- [Task statement]
Would you retype the lines from the one that holds "right shoulder: (414, 927)" to the final line of the entries below, both ends included and exactly as written, but without pictures?

- [Images with pose keypoints]
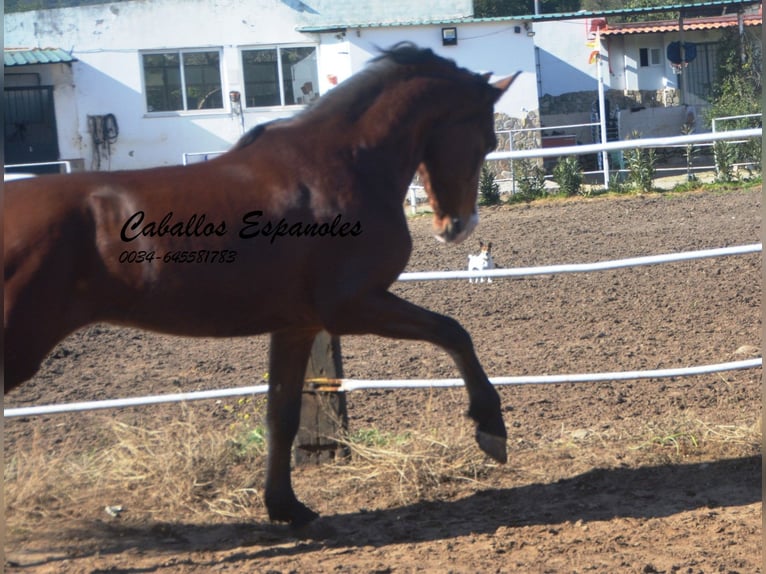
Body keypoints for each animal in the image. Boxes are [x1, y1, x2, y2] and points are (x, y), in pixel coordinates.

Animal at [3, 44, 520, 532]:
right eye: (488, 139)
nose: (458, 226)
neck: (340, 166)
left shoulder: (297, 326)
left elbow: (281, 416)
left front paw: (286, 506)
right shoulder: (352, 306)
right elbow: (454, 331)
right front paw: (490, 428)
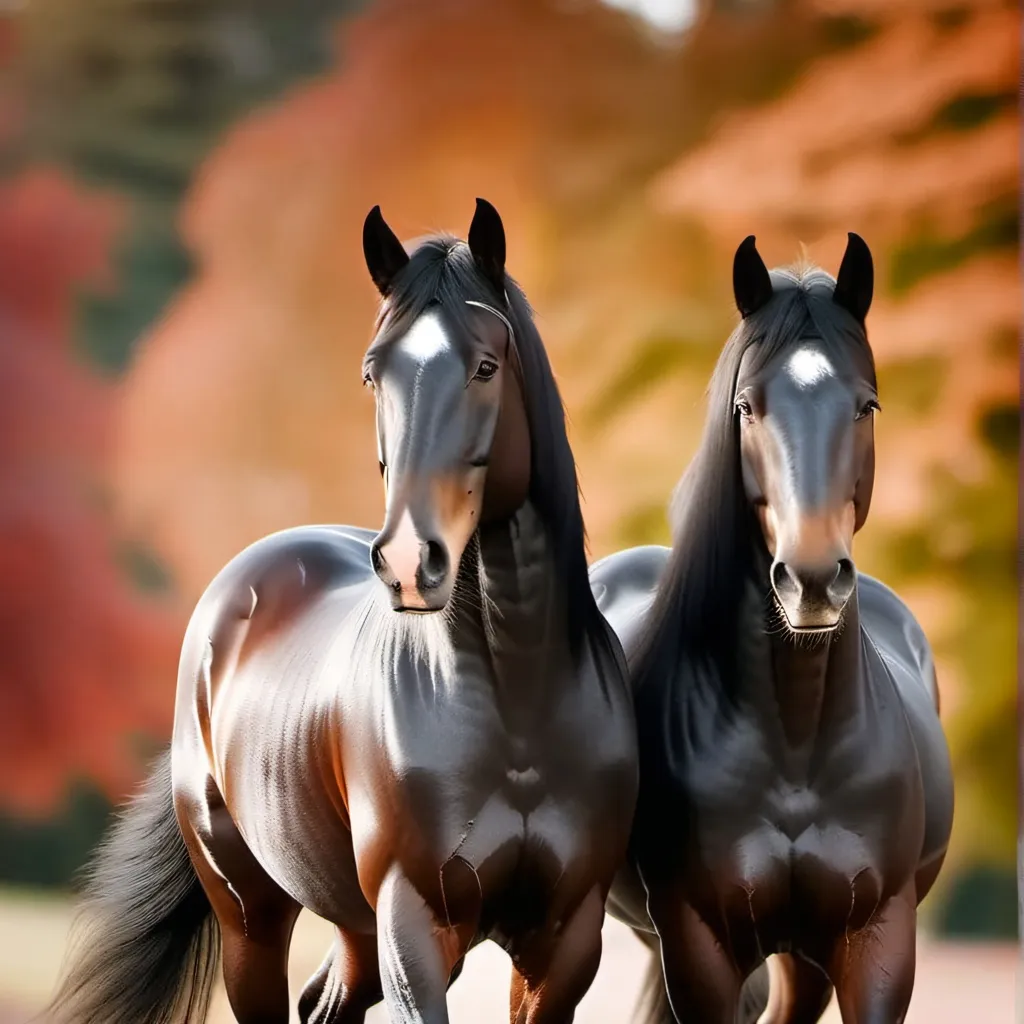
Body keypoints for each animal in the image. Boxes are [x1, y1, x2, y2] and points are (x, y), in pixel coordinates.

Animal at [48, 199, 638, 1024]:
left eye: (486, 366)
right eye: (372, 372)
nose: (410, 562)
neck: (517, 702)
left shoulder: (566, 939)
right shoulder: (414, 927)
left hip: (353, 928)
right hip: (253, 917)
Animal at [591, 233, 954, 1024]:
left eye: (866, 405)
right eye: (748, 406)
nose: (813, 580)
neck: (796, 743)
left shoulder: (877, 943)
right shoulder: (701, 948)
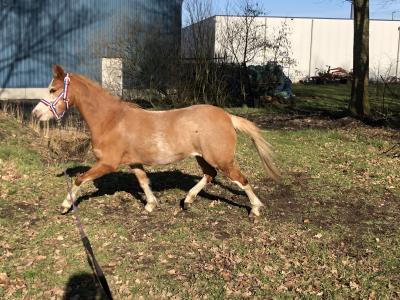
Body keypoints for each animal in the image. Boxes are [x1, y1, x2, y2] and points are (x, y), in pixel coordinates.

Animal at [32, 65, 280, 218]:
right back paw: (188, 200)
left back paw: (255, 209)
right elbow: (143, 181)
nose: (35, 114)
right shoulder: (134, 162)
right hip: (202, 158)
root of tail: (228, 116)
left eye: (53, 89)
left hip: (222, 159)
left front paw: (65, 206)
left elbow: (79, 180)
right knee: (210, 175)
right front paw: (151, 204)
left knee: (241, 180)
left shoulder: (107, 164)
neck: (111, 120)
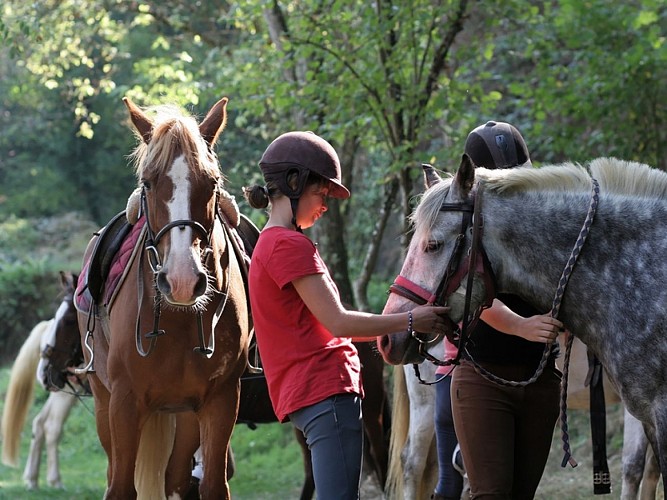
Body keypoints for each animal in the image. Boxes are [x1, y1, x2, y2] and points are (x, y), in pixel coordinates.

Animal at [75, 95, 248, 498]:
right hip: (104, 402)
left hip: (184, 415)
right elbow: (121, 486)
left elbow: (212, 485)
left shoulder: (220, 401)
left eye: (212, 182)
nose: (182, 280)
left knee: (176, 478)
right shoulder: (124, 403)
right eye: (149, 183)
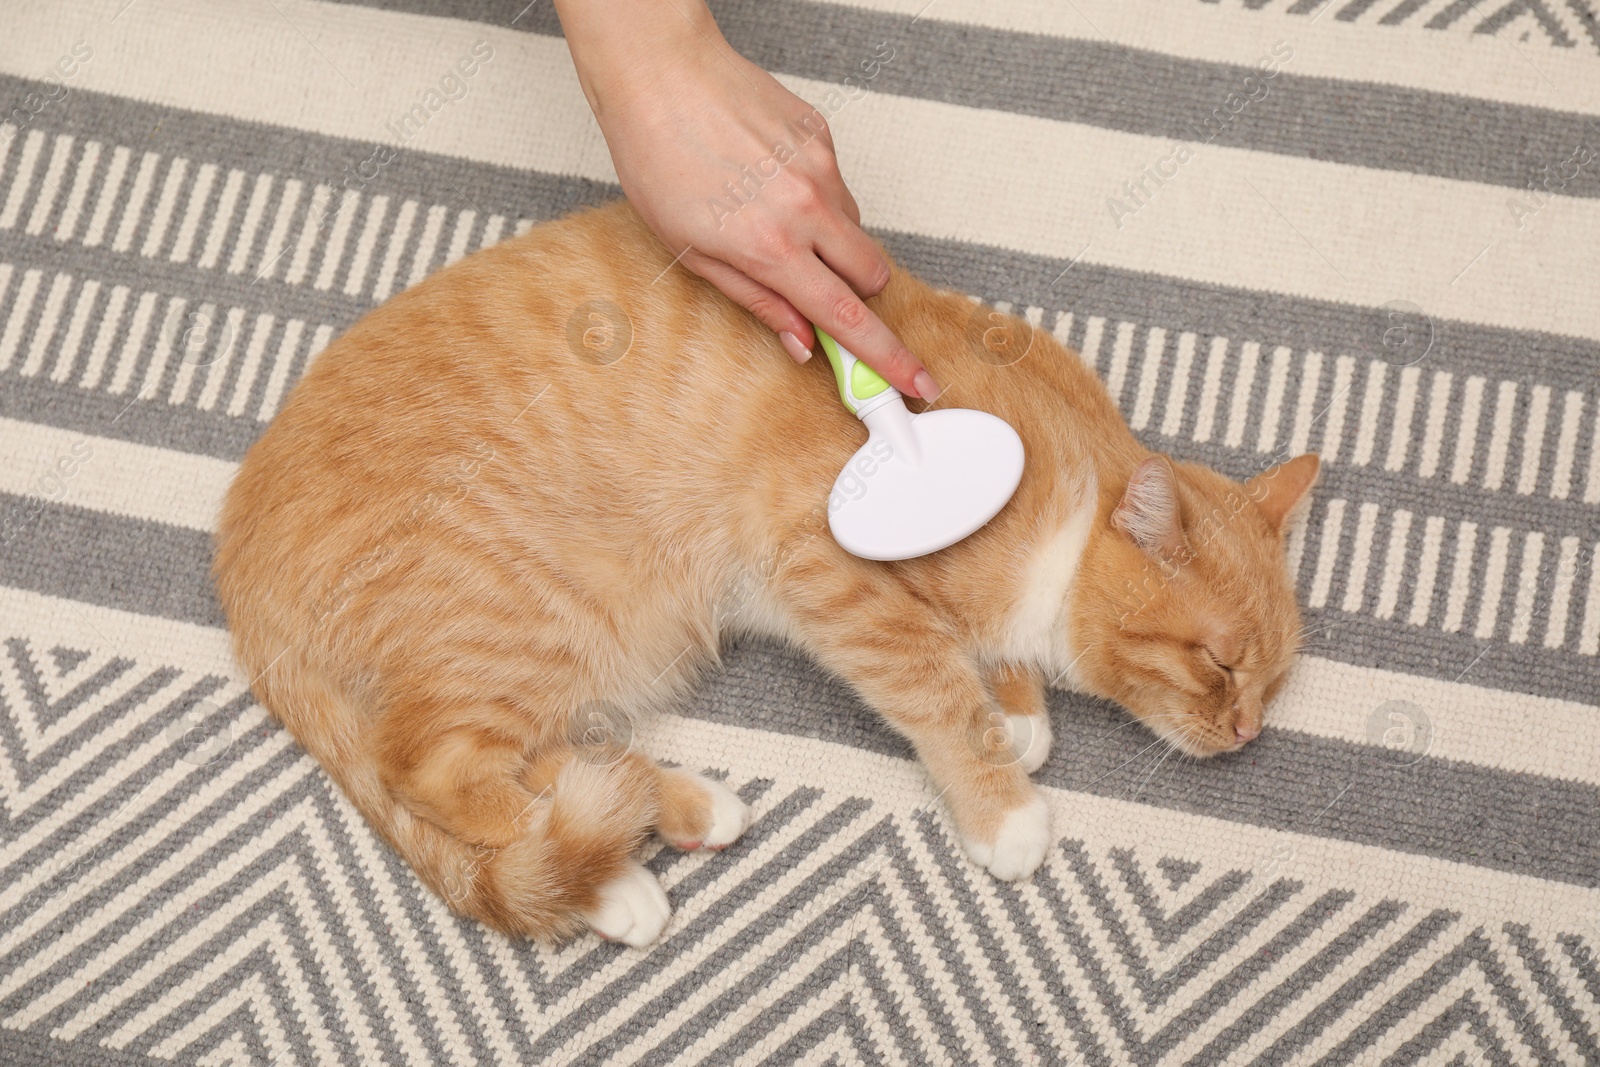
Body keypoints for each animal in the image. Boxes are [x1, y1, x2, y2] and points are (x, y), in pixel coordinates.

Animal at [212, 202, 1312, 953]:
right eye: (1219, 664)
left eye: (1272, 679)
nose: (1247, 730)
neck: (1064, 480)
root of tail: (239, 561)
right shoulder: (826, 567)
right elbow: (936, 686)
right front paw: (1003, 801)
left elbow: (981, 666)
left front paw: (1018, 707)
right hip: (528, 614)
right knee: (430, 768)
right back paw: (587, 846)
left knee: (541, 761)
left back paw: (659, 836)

- [Result for this exercise]
right shoulder: (414, 927)
left hip: (353, 928)
right hip: (253, 917)
Animal at [591, 233, 954, 1024]:
left eye: (866, 405)
right eye: (748, 406)
nose: (813, 580)
neck: (796, 743)
left shoulder: (877, 943)
right shoulder: (701, 948)
Body keypoints for each animal in the image. Boxes are [x1, y1, x2, y2] and points are (x, y), in pixel coordinates.

Animal at [32, 65, 280, 218]:
right back paw: (188, 200)
left back paw: (255, 209)
right elbow: (143, 181)
nose: (35, 114)
right shoulder: (134, 162)
right hip: (202, 158)
root of tail: (228, 116)
left eye: (53, 89)
left hip: (222, 159)
left front paw: (65, 206)
left elbow: (79, 180)
right knee: (210, 175)
right front paw: (151, 204)
left knee: (241, 180)
left shoulder: (107, 164)
neck: (111, 120)
Body keypoints for each animal in the image. Boxes are [x1, y1, x2, y2] and points are (x, y), in pixel coordinates.

Animal at [75, 95, 248, 498]:
right hip: (104, 402)
left hip: (184, 415)
right elbow: (121, 486)
left elbow: (212, 485)
left shoulder: (220, 401)
left eye: (212, 182)
nose: (182, 280)
left knee: (176, 478)
right shoulder: (124, 403)
right eye: (149, 183)
Body keypoints for each animal in the image. Boxes are [x1, y1, x2, y2] and points are (x, y), in pixel coordinates.

Animal at [212, 202, 1312, 953]:
right eye: (1219, 664)
left eye: (1272, 679)
nose: (1247, 730)
neck: (1064, 480)
root of tail: (239, 561)
right shoulder: (826, 567)
right elbow: (936, 686)
right front paw: (1003, 801)
left elbow: (981, 666)
left front paw: (1018, 707)
right hip: (528, 614)
right knee: (430, 768)
right back paw: (587, 846)
left knee: (541, 761)
left back paw: (659, 836)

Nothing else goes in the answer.